The Paris prosecutor’s office, meanwhile, said 10 people were arrested in anti-terrorism raids in the region, targeting people linked to a gunman who attacked a kosher supermarket and claimed ties to the Islamic State.
The developments, coming on the day that US secretary of state John Kerry arrived to “share a big hug with Paris”, came a day after Belgian police killed two suspected terrorists in a firefight and arrested a third man.
A French police official said the Gare de l’Est station was closed “as a precaution”. The station, one of several main stations in Paris, serves cities in eastern Paris and countries to the east.
In Berlin, police arrested two men Friday morning on suspicion of recruiting fighters for the so-called Islamic State group in Syria.
The Belgian raid on a former bakery was another palpable sign that terror had seeped deep into Europe’s heartland as security forces struck against militants some of who may be returnees from Islamic holy war in Syria. Federal magistrate Eric Van der Sypt said returnees were an important part of the targeted searches.
Across Europe, anxiety has grown as the manhunt continues for potential accomplices of the three Paris terrorists, all of whom were shot dead by French police. Authorities in Belgium signalled they were ready for more trouble by raising the national terror alert level from two to three, the second-highest level.
France is on edge since last week’s attacks, which began at the satirical newspaper Charlie Hebdo.

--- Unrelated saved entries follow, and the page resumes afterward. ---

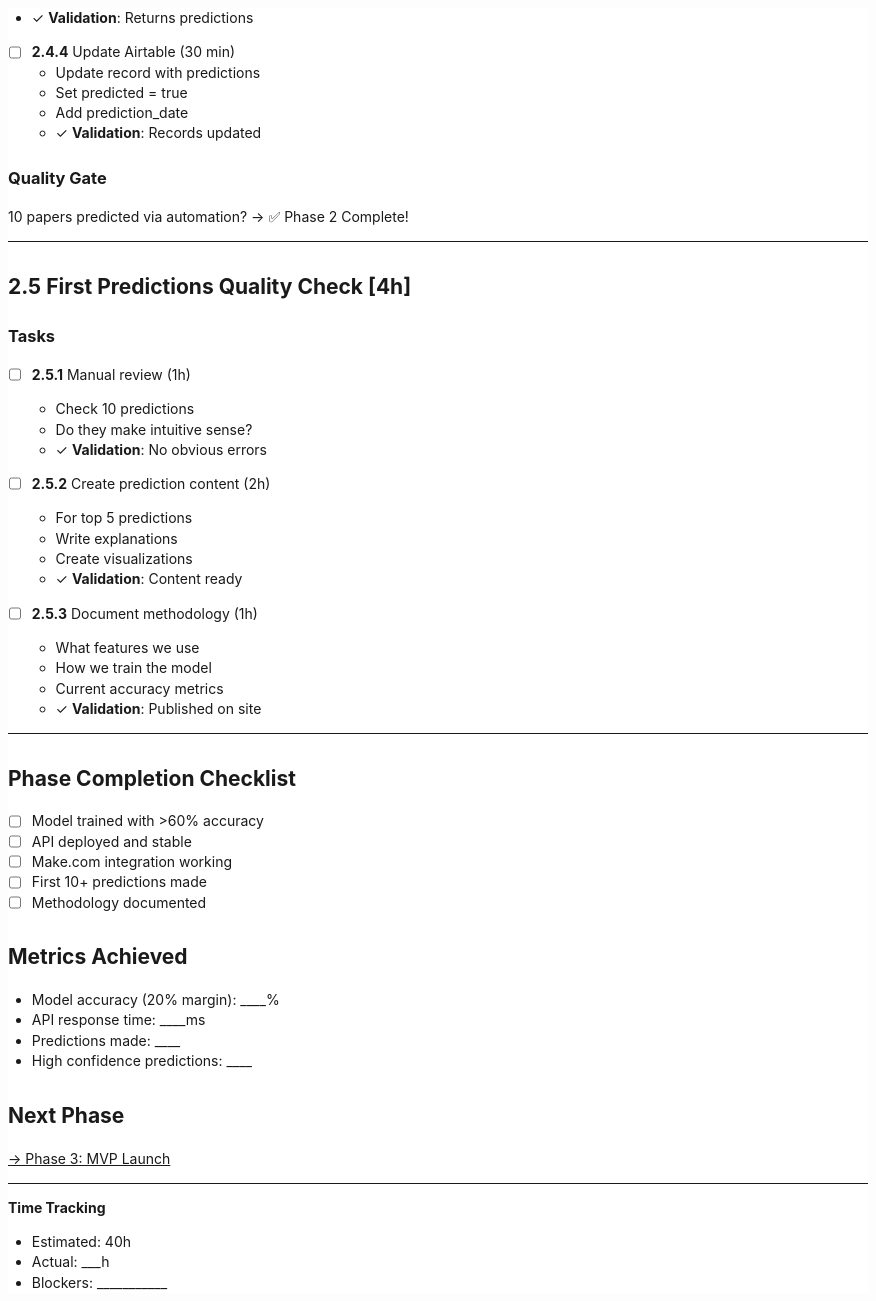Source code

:   - ✓ **Validation**: Returns predictions

- [ ] **2.4.4** Update Airtable (30 min)
  - Update record with predictions
  - Set predicted = true
  - Add prediction_date
  - ✓ **Validation**: Records updated

### Quality Gate
10 papers predicted via automation? → ✅ Phase 2 Complete!

---

## 2.5 First Predictions Quality Check [4h]

### Tasks
- [ ] **2.5.1** Manual review (1h)
  - Check 10 predictions
  - Do they make intuitive sense?
  - ✓ **Validation**: No obvious errors

- [ ] **2.5.2** Create prediction content (2h)
  - For top 5 predictions
  - Write explanations
  - Create visualizations
  - ✓ **Validation**: Content ready

- [ ] **2.5.3** Document methodology (1h)
  - What features we use
  - How we train the model
  - Current accuracy metrics
  - ✓ **Validation**: Published on site

---

## Phase Completion Checklist
- [ ] Model trained with >60% accuracy
- [ ] API deployed and stable
- [ ] Make.com integration working
- [ ] First 10+ predictions made
- [ ] Methodology documented

## Metrics Achieved
- Model accuracy (20% margin): ____%
- API response time: ____ms
- Predictions made: ____
- High confidence predictions: ____

## Next Phase
[→ Phase 3: MVP Launch](./phase_3_mvp_launch.md)

---

**Time Tracking**
- Estimated: 40h
- Actual: ___h
- Blockers: ___________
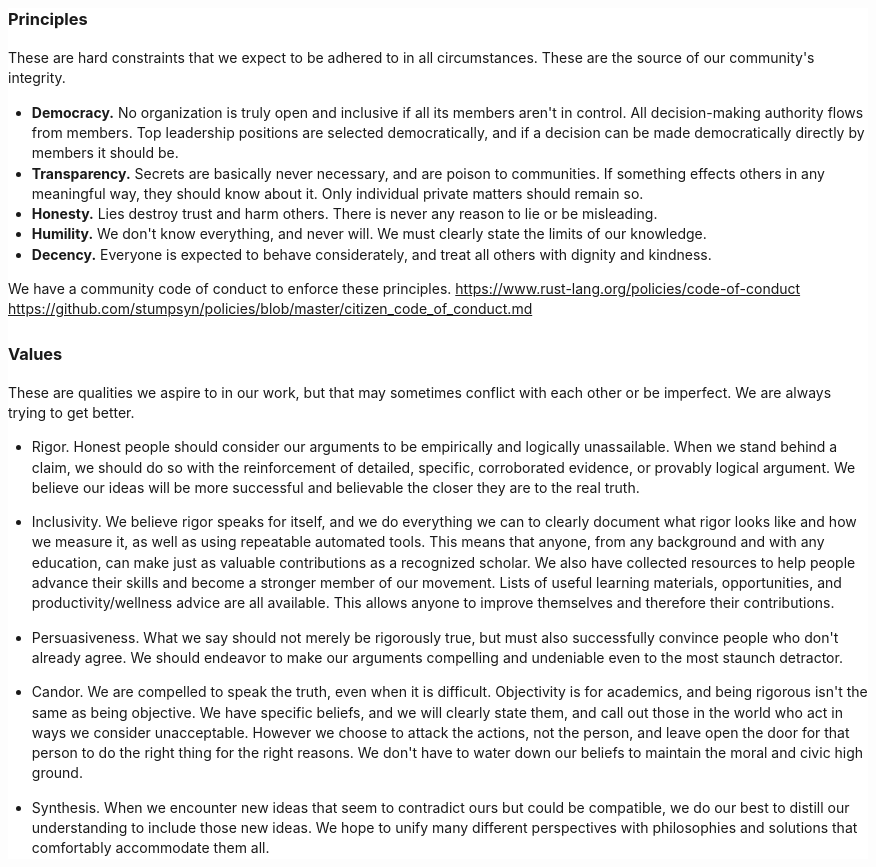 ### Principles

These are hard constraints that we expect to be adhered to in all circumstances. These are the source of our community's integrity.

- **Democracy.** No organization is truly open and inclusive if all its members aren't in control. All decision-making authority flows from members. Top leadership positions are selected democratically, and if a decision can be made democratically directly by members it should be.
- **Transparency.** Secrets are basically never necessary, and are poison to communities. If something effects others in any meaningful way, they should know about it. Only individual private matters should remain so.
- **Honesty.** Lies destroy trust and harm others. There is never any reason to lie or be misleading.
- **Humility.** We don't know everything, and never will. We must clearly state the limits of our knowledge.
- **Decency.** Everyone is expected to behave considerately, and treat all others with dignity and kindness.

We have a community code of conduct to enforce these principles.
https://www.rust-lang.org/policies/code-of-conduct
https://github.com/stumpsyn/policies/blob/master/citizen_code_of_conduct.md

### Values

These are qualities we aspire to in our work, but that may sometimes conflict with each other or be imperfect. We are always trying to get better.

- Rigor. Honest people should consider our arguments to be empirically and logically unassailable. When we stand behind a claim, we should do so with the reinforcement of detailed, specific, corroborated evidence, or provably logical argument. We believe our ideas will be more successful and believable the closer they are to the real truth.



- Inclusivity. We believe rigor speaks for itself, and we do everything we can to clearly document what rigor looks like and how we measure it, as well as using repeatable automated tools. This means that anyone, from any background and with any education, can make just as valuable contributions as a recognized scholar. We also have collected resources to help people advance their skills and become a stronger member of our movement. Lists of useful learning materials, opportunities, and productivity/wellness advice are all available. This allows anyone to improve themselves and therefore their contributions.

- Persuasiveness. What we say should not merely be rigorously true, but must also successfully convince people who don't already agree. We should endeavor to make our arguments compelling and undeniable even to the most staunch detractor.

- Candor. We are compelled to speak the truth, even when it is difficult. Objectivity is for academics, and being rigorous isn't the same as being objective. We have specific beliefs, and we will clearly state them, and call out those in the world who act in ways we consider unacceptable. However we choose to attack the actions, not the person, and leave open the door for that person to do the right thing for the right reasons. We don't have to water down our beliefs to maintain the moral and civic high ground.



- Synthesis. When we encounter new ideas that seem to contradict ours but could be compatible, we do our best to distill our understanding to include those new ideas. We hope to unify many different perspectives with philosophies and solutions that comfortably accommodate them all.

The paper, repeatedly threatened for its caricatures of the Muslim Prophet Muhammad, buried several of its murdered staff members Thursday even as it reprinted another weekly issue with Muhammad on its cover.
Defence officials said France came under an unprecedented cyber assault with 19,000 cyber attacks launched after the country’s bloodiest terrorist attacks in decades, frustrating authorities as they try to thwart repeat violence.
The attacks, mostly relatively minor denial-of-service attacks, hit sites as varied as military regiments to pizza shops but none appeared to have caused serious damage.